Mairi Johnson and Brian Skiba, researchers at Lehman's, said: "We recommend that investors put this name back on the radar screen," as a result of management changes, a focus on new applications such as supply chain and customer relationship management (CRM), and non exclusive technology deals with Microsoft and IBM.
And one of the keys to its potential turnaround, they claim, lies in Baan's ability to exploit the IBM relationship, particularly because lately, IBM is said to have become concerned over the amount of influence rival ERP vendor, SAP, is exercising over Global 1000 customers.
Baan also appointed Jim Mooney, a former IBMer, to the key post of chief financial officer earlier this year, and his influence is believed to have brought about introductions to five large, new customers.
Johnson and Skiba also said that, although Baan focused primarily on its supply chain and Internet initiatives at a recent analysts' conference, they were impressed it had recognised that traditional manufacturing businesses still need to deploy ERP systems to ensure they keep a lid on costs, but also respond to customers and suppliers in realtime.
"The Internet economy means ruthless and unparalleled competition combined with unmatched speed. Enterprise software plays a key role in compressing time within and between enterprises," said the report.
But Baan said that, while it had no plans to make further significant headcount reductions in future, there was still considerable slack in its organisation, especially in the educational services division. The company also suggested that its sales people could make a greater impact if market conditions were better, atlhough this is only flagging up what many in the ERP market already know.

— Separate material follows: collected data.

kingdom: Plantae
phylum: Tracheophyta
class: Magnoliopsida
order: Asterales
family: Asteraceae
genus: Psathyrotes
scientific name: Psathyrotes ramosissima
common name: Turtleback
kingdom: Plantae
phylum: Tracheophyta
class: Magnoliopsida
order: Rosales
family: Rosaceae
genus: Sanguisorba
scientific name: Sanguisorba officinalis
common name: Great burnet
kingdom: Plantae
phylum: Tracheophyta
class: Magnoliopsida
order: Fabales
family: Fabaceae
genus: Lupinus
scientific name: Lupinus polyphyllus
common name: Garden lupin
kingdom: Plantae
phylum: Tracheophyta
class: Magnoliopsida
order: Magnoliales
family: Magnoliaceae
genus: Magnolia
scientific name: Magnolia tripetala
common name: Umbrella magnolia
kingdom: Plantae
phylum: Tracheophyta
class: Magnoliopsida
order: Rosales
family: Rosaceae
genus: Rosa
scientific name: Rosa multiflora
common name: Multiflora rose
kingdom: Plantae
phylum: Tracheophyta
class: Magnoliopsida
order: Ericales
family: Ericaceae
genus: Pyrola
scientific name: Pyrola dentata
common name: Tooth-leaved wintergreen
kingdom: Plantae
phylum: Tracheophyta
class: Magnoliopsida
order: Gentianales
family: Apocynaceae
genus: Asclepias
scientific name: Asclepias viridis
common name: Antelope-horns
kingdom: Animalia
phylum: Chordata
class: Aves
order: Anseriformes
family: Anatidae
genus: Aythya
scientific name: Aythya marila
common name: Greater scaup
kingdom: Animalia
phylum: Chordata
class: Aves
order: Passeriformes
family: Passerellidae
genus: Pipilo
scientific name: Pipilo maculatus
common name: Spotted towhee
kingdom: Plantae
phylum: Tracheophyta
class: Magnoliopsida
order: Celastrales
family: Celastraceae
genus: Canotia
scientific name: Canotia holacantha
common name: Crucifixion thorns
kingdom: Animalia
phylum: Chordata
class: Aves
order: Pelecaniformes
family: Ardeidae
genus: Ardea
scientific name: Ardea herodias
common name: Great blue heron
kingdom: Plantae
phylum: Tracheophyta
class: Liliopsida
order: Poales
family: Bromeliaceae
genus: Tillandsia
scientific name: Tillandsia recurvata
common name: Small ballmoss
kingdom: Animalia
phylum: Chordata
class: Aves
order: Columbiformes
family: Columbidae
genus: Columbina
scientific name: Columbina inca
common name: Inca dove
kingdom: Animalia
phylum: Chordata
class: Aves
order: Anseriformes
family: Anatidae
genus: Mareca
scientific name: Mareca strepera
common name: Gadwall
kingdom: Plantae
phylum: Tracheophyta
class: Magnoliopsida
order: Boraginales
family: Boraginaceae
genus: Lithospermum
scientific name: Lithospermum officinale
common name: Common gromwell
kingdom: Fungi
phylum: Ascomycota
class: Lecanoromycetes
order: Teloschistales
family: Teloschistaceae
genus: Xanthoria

As a result, Baan is concentrating its efforts on trying to sell its acquired product sets rather than making a sustained sales effort in the general ERP market with its more traditional offerings.
But Lehman's said performance here was patchy. Aurum, the sales force automation unit, which Baan acquired a couple of years ago (see VNU Newswire, 15 May, 1997) and which was previously headed by Mary Coleman, Baan’s current chief executive, is competing well.
But Coda Financials, which Baan bought last year (see VNU Newswire, 24 February, 1998) is said to be struggling as customers' requirements for core ERP functionality dry up.
"We believe the survival of the company is no longer an issue, and frankly growth in the company is now a question of timing - not if ever. Once again, execution of the 4,700 people is key. Moreover, timing of demand, particularly at the higher end of the ERP market has to play out in Q4, given the upcoming millennium clock tick," Lehmans concluded.